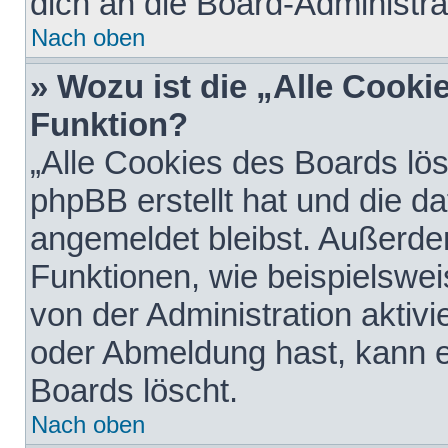
dich an die Board-Administra
Nach oben
» Wozu ist die „Alle Cooki
Funktion?
„Alle Cookies des Boards lös
phpBB erstellt hat und die d
angemeldet bleibst. Außerde
Funktionen, wie beispielswei
von der Administration aktiv
oder Abmeldung hast, kann e
Boards löscht.
Nach oben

Activity:
Report how many lines in the data above contain "Alle", without any other words.

Solved problem:
2